Handling partial occupancy in cif files

I’m currently working on calculations involving Voronoi tessellation and bond valence site energy. One hurdle I’m facing is the requirement for CIF files with full occupancy. In my quest for solutions, I’ve come across the Supercell program, enumlib, and similar tools. However, I’m grappling with the decision-making process for selecting a supercell that closely aligns with the original compound. Can anyone offer guidance on this? Additionally, I’d appreciate insights into computational strategies for addressing the occupancy problem.

Thanks in advance!

Hi @jrjfonseca, if I understand correctly, you have a set of disordered structures and need a way to make ordered representations of them. Is that right?

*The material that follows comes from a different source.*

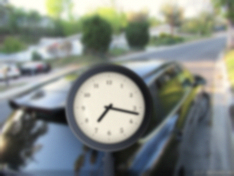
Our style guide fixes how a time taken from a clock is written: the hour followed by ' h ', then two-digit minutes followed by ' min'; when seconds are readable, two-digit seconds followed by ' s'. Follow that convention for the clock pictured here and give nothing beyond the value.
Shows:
7 h 17 min
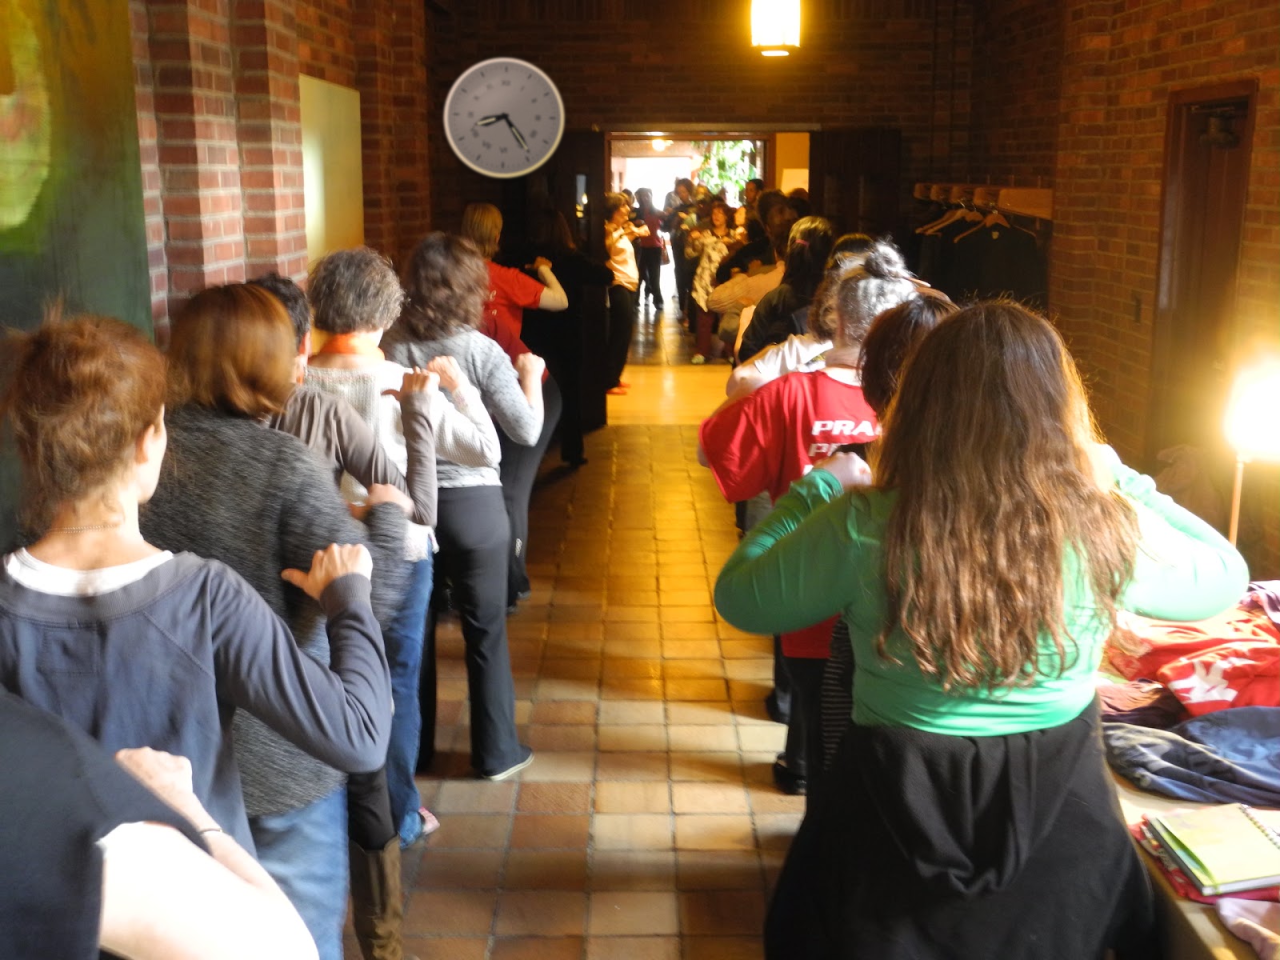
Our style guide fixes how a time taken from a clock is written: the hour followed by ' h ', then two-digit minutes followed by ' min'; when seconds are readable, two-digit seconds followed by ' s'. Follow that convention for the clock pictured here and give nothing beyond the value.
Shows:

Typically for alloys (metals or even semiconductors like In_x Ga_(1-x) As), you’d use a special quasirandom structure (SQS). This method optimizes the degree of randomness in the structure, but doesn’t guarantee that the SQS representation is close to the hull. You can create SQSes with pymatgen.transformations.advanced_transformations.SQSTransformation, which needs the external ATAT package (link).

Another option, which you mentioned, is using a tool like enumlib. Pymatgen has similar features like pymatgen.transformations.standard_transformations.OrderDisorderedStructureTransformation, which creates an ordered supercell by minimizing the Ewald electrostatic energy (or M3GNet total energy) over an enumerated set of supercells. This may give you an ordered representation that is closer to the hull.

Hope that helps you get started looking at options!